▶ **TASK TO CARRY OUT**
Reproduce the data exactly as given, except for any images.

▶ **Records from a data source**
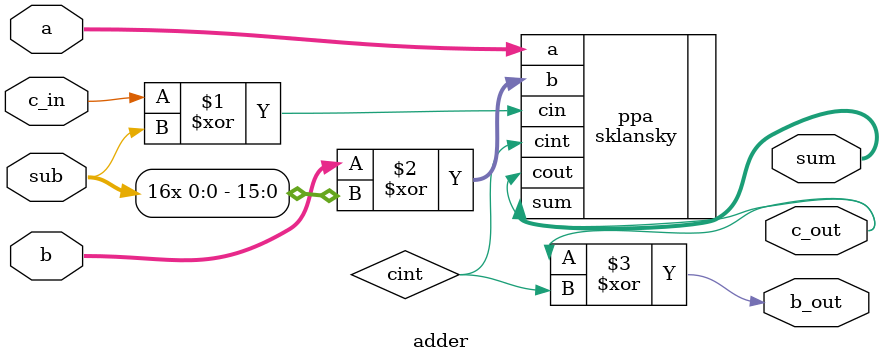
<source format=sv>
module adder(
    input wire c_in,
    input wire sub,
    input wire [15:0] a,
    input wire [15:0] b,
    output logic c_out,
    output logic b_out,
    output logic [15:0] sum
);

wire cint;

sklansky ppa(
    .cin(c_in ^ sub),
    .a(a),
    .b(b ^ {16{sub}}),
    .cout(c_out),
    .cint(cint),
    .sum(sum)
);

assign b_out = c_out ^ cint;

endmodule

</source>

▶ **THE ANSWER**
<source format=sv>
module adder(
    input wire c_in,
    input wire sub,
    input wire [15:0] a,
    input wire [15:0] b,
    output logic c_out,
    output logic b_out,
    output logic [15:0] sum
);

wire cint;

sklansky ppa(
    .cin(c_in ^ sub),
    .a(a),
    .b(b ^ {16{sub}}),
    .cout(c_out),
    .cint(cint),
    .sum(sum)
);

assign b_out = c_out ^ cint;

endmodule

</source>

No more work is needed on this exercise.